The Ministry of Finance has published this Monday the detail of the new models 345 and 187, designed after the recent reforms of Law 35/2006 of the Income Tax on Individuals and after the partial modifications of the laws of the Taxes on Companies, on the Income of Non-Residents and on the Equity. The objective of these changes was to set new reduction limits in the tax base of contributions and contributions to social security systems. For this reason, the Government has published order HFP/823/2022, of August 24, which regulates the two new models.
As explained by the department headed by María Jesús Montero in a document published by the Tax Agency, the regulatory reform makes it necessary to modify the channels through which the Tax Administration receives the necessary data from taxpayers, so that the information that is made available to those affected is adapted to these new limits.
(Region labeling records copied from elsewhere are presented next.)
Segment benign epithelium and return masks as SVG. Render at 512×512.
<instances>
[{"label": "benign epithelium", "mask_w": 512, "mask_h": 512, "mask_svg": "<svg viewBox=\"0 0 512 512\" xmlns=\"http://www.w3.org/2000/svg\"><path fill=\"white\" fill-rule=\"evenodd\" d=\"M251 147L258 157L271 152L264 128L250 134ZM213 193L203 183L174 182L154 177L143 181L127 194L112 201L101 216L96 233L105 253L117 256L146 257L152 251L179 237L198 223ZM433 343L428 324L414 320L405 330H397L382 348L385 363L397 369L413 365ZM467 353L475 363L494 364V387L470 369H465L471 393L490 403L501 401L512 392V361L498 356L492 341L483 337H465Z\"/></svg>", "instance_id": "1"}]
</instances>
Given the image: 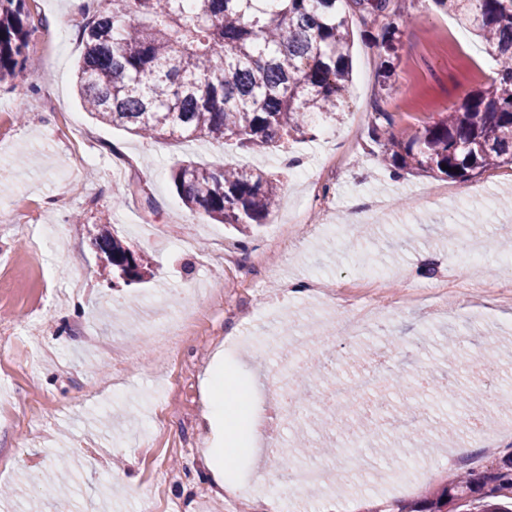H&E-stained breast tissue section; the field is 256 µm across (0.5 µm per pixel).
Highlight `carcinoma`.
Listing matches in <instances>:
<instances>
[{"label": "carcinoma", "mask_w": 512, "mask_h": 512, "mask_svg": "<svg viewBox=\"0 0 512 512\" xmlns=\"http://www.w3.org/2000/svg\"><path fill=\"white\" fill-rule=\"evenodd\" d=\"M492 51L496 76L446 114L407 137L389 131L375 107L371 133L393 174L415 171L467 180L512 165V0H433ZM378 24L384 59L381 95L394 92L403 16L392 0H89L79 28L84 50L77 87L97 121L142 138H208L246 153L338 123L346 106L352 48L346 9ZM37 30L27 0H0V83L34 74L29 41ZM172 180L183 204L241 234L275 214L281 182L249 167L180 165ZM102 271L127 283L148 274L107 227L95 237ZM462 501L477 512H512V456L478 474L383 512H448Z\"/></svg>", "instance_id": "obj_1"}]
</instances>
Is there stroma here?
I'll list each match as a JSON object with an SVG mask.
<instances>
[{
    "label": "stroma",
    "mask_w": 512,
    "mask_h": 512,
    "mask_svg": "<svg viewBox=\"0 0 512 512\" xmlns=\"http://www.w3.org/2000/svg\"><path fill=\"white\" fill-rule=\"evenodd\" d=\"M405 15L395 62V90L378 98L382 62L366 25L350 14L354 84L341 123L328 135L292 137L288 152L319 167L330 151L350 150L320 191L338 205L322 211L303 199L278 153L250 155L205 139H144L101 124L84 112L76 87L83 52L82 7L73 0H28L48 45L36 74L0 84V399L16 419L0 417V512H367L386 501L414 500L470 470L500 461L497 437L512 424V308L479 293L460 306L394 309L385 326H371L358 343L337 337L344 287L384 272L390 286L378 303L392 307L409 284L436 287L449 272L461 280H512V168L465 181L405 173L383 165L370 122L361 112L381 104L395 134H412L496 70L488 46L464 35L432 0H394ZM260 166L282 181L270 224L238 247V233L193 215L170 180L183 161ZM148 197L126 195L134 179ZM384 199L367 212L368 235L345 228L351 202ZM481 243L472 265L443 238L441 224ZM109 224L148 263L146 282L113 283L100 269L94 238ZM194 235L196 248L179 242ZM193 310V332L174 339L154 333L167 317ZM116 340L110 352L98 341ZM332 347L338 362L318 382L303 380L311 404L326 405L351 375L345 361L356 347L385 354L390 376L376 391L382 426L362 452L374 468L347 467L342 455L321 454L334 439L330 423L276 417L271 374L287 360L308 367ZM491 351L493 382L507 388L497 406L475 410L459 398L400 391L420 374L466 380L469 356ZM223 371L226 386L250 389L247 405L263 406L265 433L310 459L326 480L280 503L266 483L277 471L272 455L226 454L224 486L209 469L224 430L209 426L206 381ZM481 415L484 446L458 456L460 435H448L449 412Z\"/></svg>",
    "instance_id": "stroma-1"
}]
</instances>
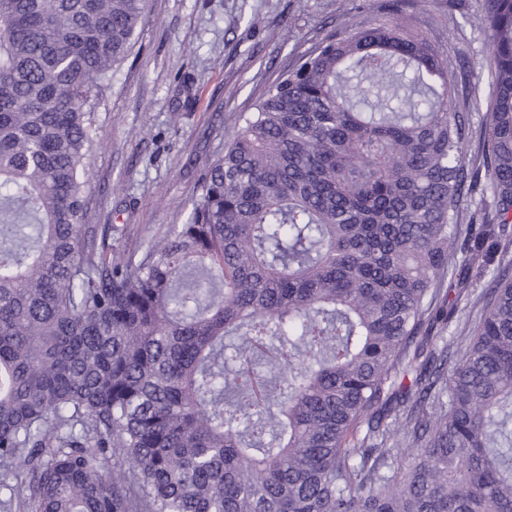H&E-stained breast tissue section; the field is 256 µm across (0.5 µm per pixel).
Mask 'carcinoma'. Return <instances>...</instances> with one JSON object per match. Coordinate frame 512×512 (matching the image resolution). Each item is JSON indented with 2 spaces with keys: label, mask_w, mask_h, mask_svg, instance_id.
<instances>
[{
  "label": "carcinoma",
  "mask_w": 512,
  "mask_h": 512,
  "mask_svg": "<svg viewBox=\"0 0 512 512\" xmlns=\"http://www.w3.org/2000/svg\"><path fill=\"white\" fill-rule=\"evenodd\" d=\"M402 8L325 33L240 114L185 222L119 248L85 223L86 160L148 0H0L17 512H512V0L478 22V132ZM474 269L482 313L446 336L444 287Z\"/></svg>",
  "instance_id": "1"
}]
</instances>
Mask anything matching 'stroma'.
Masks as SVG:
<instances>
[{
    "label": "stroma",
    "instance_id": "stroma-1",
    "mask_svg": "<svg viewBox=\"0 0 512 512\" xmlns=\"http://www.w3.org/2000/svg\"><path fill=\"white\" fill-rule=\"evenodd\" d=\"M386 0H150L149 17L95 110L101 140L88 160L89 224H119L133 245L183 223L198 179L224 149L240 113L309 51L328 27L378 15ZM486 0H419L414 27L448 52L459 83L478 97L459 110L481 127L487 47Z\"/></svg>",
    "mask_w": 512,
    "mask_h": 512
}]
</instances>
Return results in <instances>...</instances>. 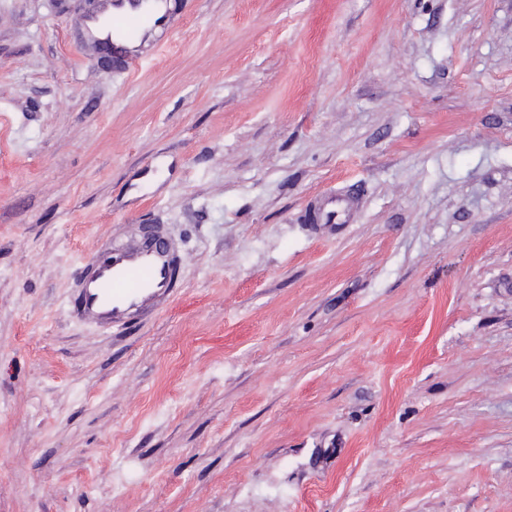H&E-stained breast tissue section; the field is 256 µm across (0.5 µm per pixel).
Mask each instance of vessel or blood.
<instances>
[{"label":"vessel or blood","mask_w":512,"mask_h":512,"mask_svg":"<svg viewBox=\"0 0 512 512\" xmlns=\"http://www.w3.org/2000/svg\"><path fill=\"white\" fill-rule=\"evenodd\" d=\"M142 0H116L112 28L137 37L147 19ZM180 286L178 251L163 231L131 233L93 254L79 274L75 310L97 326L122 327L161 311Z\"/></svg>","instance_id":"b4317fda"}]
</instances>
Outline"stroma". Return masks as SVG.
I'll return each instance as SVG.
<instances>
[{
  "label": "stroma",
  "instance_id": "stroma-1",
  "mask_svg": "<svg viewBox=\"0 0 512 512\" xmlns=\"http://www.w3.org/2000/svg\"><path fill=\"white\" fill-rule=\"evenodd\" d=\"M84 18L0 0V512H512V0ZM133 224L175 297L74 317ZM142 3L141 0H116L110 15L112 29L126 32L132 38L138 37L147 28V19L141 11ZM125 4L129 8L123 9Z\"/></svg>",
  "mask_w": 512,
  "mask_h": 512
}]
</instances>
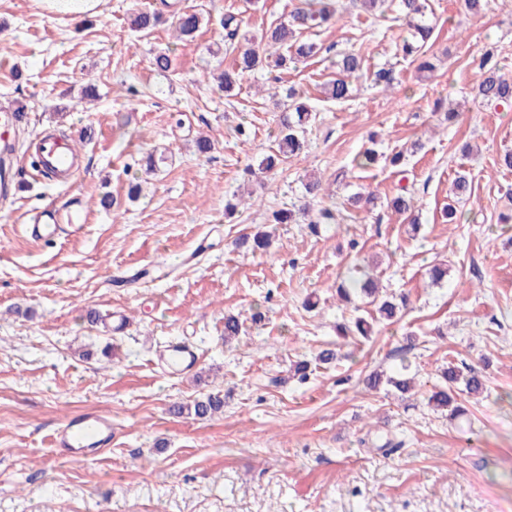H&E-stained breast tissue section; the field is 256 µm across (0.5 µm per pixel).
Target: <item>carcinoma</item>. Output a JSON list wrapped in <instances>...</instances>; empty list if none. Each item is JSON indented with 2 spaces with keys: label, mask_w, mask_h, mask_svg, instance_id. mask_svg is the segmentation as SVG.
<instances>
[{
  "label": "carcinoma",
  "mask_w": 512,
  "mask_h": 512,
  "mask_svg": "<svg viewBox=\"0 0 512 512\" xmlns=\"http://www.w3.org/2000/svg\"><path fill=\"white\" fill-rule=\"evenodd\" d=\"M301 6L295 8L288 20L271 27L255 38L245 31V23L239 14L226 12L218 20L224 30L225 51L233 54L232 66L217 76L218 87L229 93L234 87L248 77L260 71L272 74L273 71L286 65L288 61H298L311 57L316 53L314 43L302 41L304 31L321 27L332 21H338L336 0H300ZM396 18L404 19L411 29V37L404 41L402 52L409 57L423 54V48L430 39L433 27L425 22L424 0H398ZM163 22L161 11H140L131 20L133 28L145 31L150 30ZM171 24L174 26L177 38L191 40L195 38L204 24L203 15L194 10H184L173 14ZM339 60L336 67L340 77L331 81L326 87V97L337 102L346 101L352 96L353 86L351 79L362 73L361 58L355 52L343 51L337 53ZM477 87L479 93L490 103L508 106L512 104V77L501 72L497 63L489 56L483 57L477 66ZM284 115L280 119V131L277 150L263 157L260 169L271 174L288 159L300 154L305 148V134L307 126L314 119L311 106L292 87L284 91ZM336 223V211L322 207L316 219L309 222L311 232L318 234L326 232ZM243 244L251 252L265 251L270 246V235L266 232H257L253 236L245 237ZM361 293L371 295L373 289L369 283L360 282L350 278L341 282L336 288V295L342 302L350 301L351 296ZM376 306L378 317L374 321H390L399 311V306L393 301L384 298L379 301L372 300ZM243 328L240 317L234 314L224 315V341L238 337ZM344 337H367L371 333L368 322L358 317L353 326L340 327ZM441 378L443 386L433 391L428 403L435 407L449 411L454 417L463 411L459 400L462 396L477 395L486 389L483 377L472 368L462 369L453 364L442 369ZM367 385L377 389L382 385L393 387L396 391L406 394L414 388V379L406 378L403 374L388 375L384 372L372 373ZM224 408V395L219 392L208 393L202 397L185 404H175L171 412L179 417H192L194 419H207L221 412Z\"/></svg>",
  "instance_id": "1"
}]
</instances>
It should be remembered that the Executive reduces the general reduction limit applicable to the tax base for contributions and contributions to social security systems, although this limit may be increased by means of worker contributions to the same social security instrument. Specifically, according to the ministry, “this modification consists of reducing the general reduction limit applicable to the tax base for contributions and contributions to social security systems, although it is expected that said limit may be increased not only by carrying out business contributions, as is already the case, but also through worker contributions to the same social welfare instrument. Likewise, the amount of the increase in this limit is raised”.
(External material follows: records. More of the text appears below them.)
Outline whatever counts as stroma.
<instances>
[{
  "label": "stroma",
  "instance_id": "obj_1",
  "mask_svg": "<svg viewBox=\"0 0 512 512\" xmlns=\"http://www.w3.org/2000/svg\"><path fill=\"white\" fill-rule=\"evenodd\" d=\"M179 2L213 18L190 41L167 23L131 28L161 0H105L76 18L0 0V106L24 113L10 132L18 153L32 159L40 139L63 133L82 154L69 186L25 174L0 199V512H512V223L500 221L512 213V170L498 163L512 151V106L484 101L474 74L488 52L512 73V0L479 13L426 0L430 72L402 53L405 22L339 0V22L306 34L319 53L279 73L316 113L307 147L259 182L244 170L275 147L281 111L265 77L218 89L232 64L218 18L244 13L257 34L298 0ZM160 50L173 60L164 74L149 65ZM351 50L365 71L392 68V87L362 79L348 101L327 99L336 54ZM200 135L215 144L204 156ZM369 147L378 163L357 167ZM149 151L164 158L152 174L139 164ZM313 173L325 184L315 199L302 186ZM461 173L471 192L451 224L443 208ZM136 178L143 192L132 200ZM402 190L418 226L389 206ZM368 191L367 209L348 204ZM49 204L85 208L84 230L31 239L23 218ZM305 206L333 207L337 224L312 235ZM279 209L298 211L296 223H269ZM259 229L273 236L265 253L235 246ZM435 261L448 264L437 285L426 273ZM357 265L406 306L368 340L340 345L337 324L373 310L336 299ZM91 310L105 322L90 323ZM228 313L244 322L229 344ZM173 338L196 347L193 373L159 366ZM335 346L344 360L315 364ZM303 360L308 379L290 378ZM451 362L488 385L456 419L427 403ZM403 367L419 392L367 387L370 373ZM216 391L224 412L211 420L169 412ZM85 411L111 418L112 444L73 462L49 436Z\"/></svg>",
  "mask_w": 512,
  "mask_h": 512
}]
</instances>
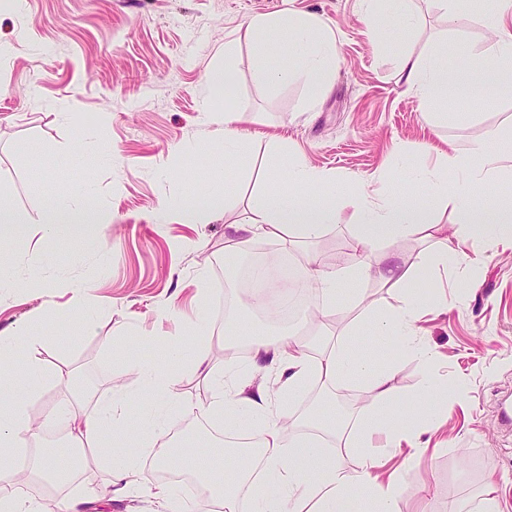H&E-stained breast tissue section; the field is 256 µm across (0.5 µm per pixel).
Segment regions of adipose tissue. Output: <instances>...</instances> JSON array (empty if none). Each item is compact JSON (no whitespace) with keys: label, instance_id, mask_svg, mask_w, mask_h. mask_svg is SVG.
Here are the masks:
<instances>
[{"label":"adipose tissue","instance_id":"ef3b65f1","mask_svg":"<svg viewBox=\"0 0 512 512\" xmlns=\"http://www.w3.org/2000/svg\"><path fill=\"white\" fill-rule=\"evenodd\" d=\"M510 17L512 0H486L484 23L497 39L484 58L472 67L448 69V57L463 55L464 46L445 36L436 41L430 52L417 56L403 54L400 74L408 92L429 105L451 92L511 86L512 33L505 29ZM275 28L290 31L291 37L282 43L281 49L285 54L302 57L303 63L294 72L276 69L260 50L251 61L255 78L262 83L302 78L311 100H318L329 90V78L336 67L335 33L315 14L288 12L253 17L243 36L252 41ZM510 159L512 129L489 130L482 140L464 151L451 148L437 152L416 177L417 184L432 200L426 206L413 193H386L366 184L338 193L335 174L314 167L301 155H290L287 170L274 167L266 174V187L249 221L232 225L230 241L234 253L249 251L258 240L273 242L287 253L296 241L320 237L335 223L338 211L335 204L319 205L315 199L321 193L337 194L341 203L350 206L359 219L347 240L356 263L348 269L324 270L315 260H308L309 280L322 290L329 310L336 306L340 283L365 279L397 289L398 303L369 301L365 296H358V313L346 331V339L316 358L293 333L284 330L273 336H258L244 332L235 319H226V335L248 345L254 372L273 369L278 372L276 382L258 385L244 378L239 369L227 370L222 376L212 374L209 368L212 333L205 317H198L194 357L183 373H168L155 362L137 366L151 409L144 417L150 436L116 440V433L128 425L129 416L124 398L112 396L91 405L74 406L64 421L69 447L90 450L94 461L105 467L113 497L126 498L138 493L141 449L157 447L156 439L163 434V417L169 410L192 411L193 404L184 397L182 384L185 378L198 377L209 389L211 413L224 419L226 430L245 426L256 430L258 440L256 447L226 453L232 480H224L203 463H195V473L204 476L210 486V505L220 507L221 512H240L242 489L249 480L253 463L257 462L261 465L262 490L251 500L252 512H360L366 499L371 500L374 512H397L407 471L398 468L380 476L376 470L381 460L402 442L421 450L419 435L410 427L409 420L418 414L435 415L448 401V387L429 374L419 402L400 409L392 383L396 363L373 369L353 346L352 337L368 329L381 340L393 342L403 355L421 361L429 370L435 365L434 352L419 338L418 322L425 313L437 311L438 303L411 291L416 269L394 264L375 266L370 257L375 251L411 238L439 233L441 224L434 210L438 203L453 206L456 222L462 228L458 256H465L479 245L506 236L512 238V198L503 199L493 209L480 204L494 182L505 175L506 162ZM233 194L229 186L221 191L187 193L167 201L157 218L162 221L173 214L184 223L201 224L212 213L228 206ZM102 221L101 213L90 206L87 189L66 187L52 190L40 228L44 236L58 238L75 225ZM344 377L364 386L371 396L370 405L356 418L336 414L331 400L322 401L328 416L312 428L289 413L288 399L302 392L310 381L332 386ZM68 379L63 371L47 370L34 361L27 362L20 375H0V388L20 380L27 389L26 395L14 399L9 416H0V483L7 486L0 493V512H42L20 492L12 459L24 449L26 438L33 430L29 395L47 383L60 384ZM332 437L339 440V448H329L328 440ZM353 448L361 455L356 468L347 462L348 452Z\"/></svg>","mask_w":512,"mask_h":512}]
</instances>
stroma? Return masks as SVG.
<instances>
[{"instance_id":"35a3bbf8","label":"stroma","mask_w":512,"mask_h":512,"mask_svg":"<svg viewBox=\"0 0 512 512\" xmlns=\"http://www.w3.org/2000/svg\"><path fill=\"white\" fill-rule=\"evenodd\" d=\"M292 7L319 15L335 32L339 63L330 90L311 101L294 80L256 81L252 45L241 41L224 89L207 93V74L224 64V44L256 15ZM417 23L372 37L362 0H0V192L29 223L27 232L0 240L15 288L0 287V332L33 327L31 350L46 368L84 376L94 398L121 389L131 413L144 406L136 363L153 360L179 371L194 346L191 324L206 312L213 333L214 373L244 367L247 354L225 355L223 306L236 317L265 319L224 289L228 227L247 220L265 172L279 164L277 144L336 175L343 186L369 183L390 191L404 168L428 164L446 146L468 149L488 129L512 126V88L485 89L424 106L399 74L401 52L421 54L451 33L479 60L490 47L478 13L448 21L434 0H417ZM211 95L215 111L200 101ZM244 110L241 166L224 156V115ZM233 177L227 210L208 223L178 219L158 224L154 213L189 185L223 188L212 169ZM83 185L110 223L91 241L46 239L37 230L54 186ZM357 217L341 207L337 225L299 255L336 253L337 267L353 264L344 250ZM426 297L448 304L426 316L424 342L438 354L439 378L454 393L438 424H421L428 451H402L386 468L407 467L399 512H476L492 493L498 512H512V428L500 421L501 400L512 395V247H480L471 266L423 271ZM355 294L392 300L374 281L343 284L320 346L342 339L356 311ZM139 333L141 341L130 338ZM368 358H396L401 400L423 391L425 368L396 357L391 344L358 338ZM183 391L193 413H171L167 443L195 441L207 449L209 392L201 379ZM155 449L144 451L145 490L113 500L106 477L86 467L59 496L87 503L86 512H154L146 489L155 482Z\"/></svg>"}]
</instances>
For all of the above, the Treasury continues, it is considered convenient to approve a new model “with the purpose of adapting model 345 to the aforementioned regulatory modifications and in order to facilitate compliance with the information obligations inherent in its presentation and to guarantee legal certainty. “.
Among other details, the ministry emphasizes, the aforementioned model will be available exclusively in electronic format and its presentation will be made electronically. At the same time, all the information on participants, contributions and contributions to plans, pension funds and alternative systems, mutual insurance companies, insured pension plans, individual systematic savings plans, corporate social security plans must be declared. and dependency insurance.
The submission period will be between January 1 and 31 of each fiscal year, always in relation to the information and operations that correspond to the immediately preceding calendar year.
In parallel, the Treasury order modifies model 187 of the informative declaration on shares and participations representing the capital or assets of collective investment institutions and annual summary of withholdings and income on account of IRPF, Companies and income tax of the non-residents. In this case, always in relation to income or capital gains obtained as a result of transmissions or reimbursements.
Specifically, the rule sets new requirements for variable capital investment companies (SICAV) to apply the 1% tax rate. This modification is accompanied by a transitory regime for those entities that agree to their dissolution and liquidation, which is intended to allow their partners to transfer their investment to other collective investment institutions that meet the requirements to maintain the Company tax rate.